Unlike pocket doors, it can be easily installed as an afterthought, change of plans or upgrade. It has the advantage of being quite forgiving in specifications because it overlaps the opening and does not need to be sized or aligned perfectly.
It is easy to adjust. Plus, you can get to the entire door for touchup or repair.
A barn-style door can be installed in lots of remodel situations as a single door or in pairs. The requirements are few: enough room to park the doors when open, and sufficient anchor points for the rail brackets.
This project can be very easily reversed, which makes it ideal for a temporary solution such as saving furniture and carpet while you are training a new puppy. Because the hardware on this project requires only three lag screws penetrating the wall, if we decide to remove it the only repairs would be filling the three holes and adding a little touchup paint.
When it comes to doors, you have a number of options including building your own doors to fit, which can be done in a true “barn” fashion. But the simplest approach is to buy an off-the-shelf door blank or two from your home-improvement center.
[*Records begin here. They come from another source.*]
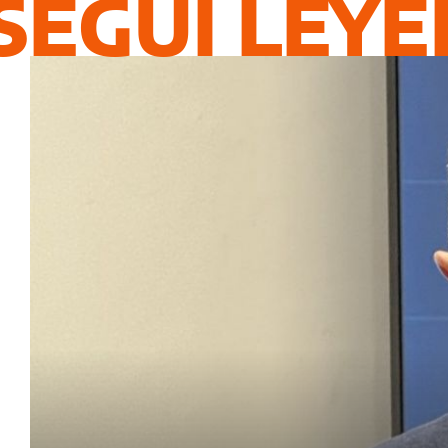
SEGUÍ LEY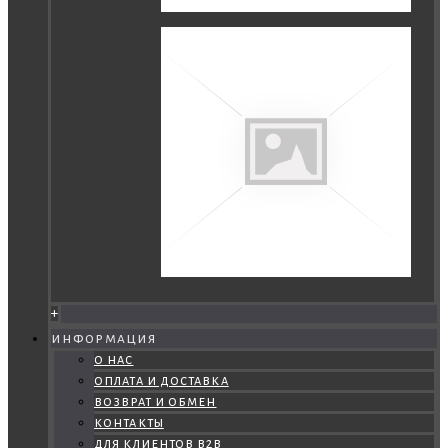
+
информация
о нас
оплата и доставка
возврат и обмен
контакты
для клиентов b2b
You can match existing doors in the house or, as in our case, match some nearby cabinet doors.
Our lab-mix Buddy figured out how to roll the door open right way, so we put a simple hook latch on the door and a corresponding eye on the wall.
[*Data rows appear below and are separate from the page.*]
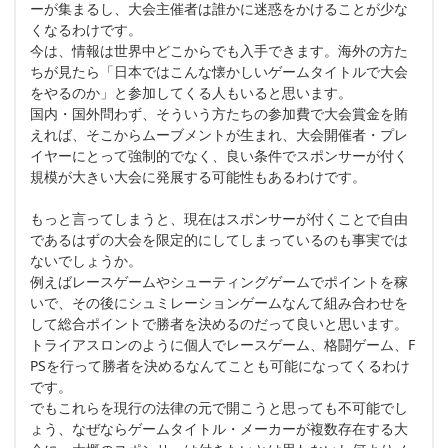
ーが集まるし、大会主催者は誰かに迷惑をかけることが少な
くなるわけです。
今は、情報は世界中どこからでも入手できます。海外の方た
ちが見たら「日本ではこんな懐かしいゲームタイトルで大会
をやるのか」と参加してくる人もいると思います。
国内・国外問わず、そういう方たちの参加費で大会賞金を賄
えれば、そこからムーブメントが生まれ、大会開催者・プレ
イヤーにとって強制的でなく、良い条件でスポンサーが付く
規模が大きい大会に発展する可能性もあるわけです。
もっと言ってしまうと、現在はスポンサーが付くことで自由
であるはずの大会を限定的にしてしまっているのも事実では
ないでしょうか。
例えばレースゲームやシューティングゲームでポイントを稼
いで、その後にシュミレーションゲームなんて組み合わせを
して総合ポイントで勝者を決めるのだって良いと思います。
トライアスロンのように個人でレースゲーム、格闘ゲーム、F
PSを行って勝者を決めるなんてことも可能になってくるわけ
です。
でもこれらを現行の法律の元で開こうと思っても不可能でし
ょう、なぜならゲームタイトル・メーカーが複数存在する大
The installation is pretty straightforward, but there are some tips that make the job go smoothly and help the doors operate and adjust easily. The Stanley hardware we used for our project was designed for very large, heavy doors, so spanning a hallway opening with hollow-core doors was no problem. We started the project by noting that a 3’0″ x 6’8″ door would work well to keep dogs from invading the no-dog zone of our house. You can use any one or combination of two doors commonly found in interior applications.
There are a few details to note when assembling the hardware for the doors. One is the difference between these two nuts with the same inside diameter and thread pitch/count but different outside dimensions. The larger one goes on last and fits in the channel of the door bracket. Not only is it kept from spinning by the shape of the bracket, the additional surface area of the nut helps carry the weight of the doors.
Note that the hanger (or trolley) has a stamp indicating the bottom. This is important to get the hanger bolt into the proper position.
With the large nut in the channel, the flat areas on the hanger bolt allows the door to be adjusted for height and level while holding the weight of the doors.
Notice how the shoulder of the door bracket must be held off the door top enough to allow for adjustment to the hanger bolt, which needs room to extend toward the door.
With the door bracket centered on the door stile and allowing for adjustment, I used a combo square to align it and then marked the carriage-bolt locations.
I drilled through the door for each of the carriage bolts.
I placed each of the carriage bolts and started a nut on the underside before turning the door over to tighten the nuts.
When securing the nuts, be careful not to overtighten, which could dent or even break the face of the hollow-core door.
With the door brackets mounted, I Installed the hanger and cut off the carriage bolts just outside of the nuts with a reciprocating saw equipped with a metal cutting blade.
I put the box rail in position over the hanger wheels so I could measure from the bottom of the door to the lag screw hole on the box rail mounting bracket. I added one inch to this measurement to allow clearance between the bottom of the door and the floor.
I used a stud finder to locate the center of the studs for the rail brackets. It’s critical on this installation that the lag screws are mounted solidly into framing.
At one of the stud locations, I measured from the floor to mark the box rail bracket’s lag screw location.
Brake Kleen and a rag will help clean the protective oil off the box rail brackets.
I transferred the floor-to-lag-screw measurement to the other stud locations with a level.
The lag screw locations should be predrilled to a diameter just under the minor diameter of the lag screw threads. I use the largest drill bit that cannot be seen when lined up behind the screw threads.
I pre-positioned the box rail brackets at the lag screw locations on the box rail.
Starting with the center bracket, I attached all of the box rail brackets to the wall with the lag screws that came in the kit.
A socket attachment on an impact driver works well for this job.
I then rolled the wheels of the hangers into the open end of the box rail.
The end cap for the box rail fits inside and can be driven flush with a hammer. It keeps the hanger wheels from exiting the box rail.
If the door isn’t already finished with paint or stain, seal and/or prime all sides and edges to prevent it from warping.
The new door works great for everyone but Buddy.
There are lots of door combinations and mounting methods to this type of sliding door setup. A pocket-door track is hidden behind a valance on this set of custom double doors.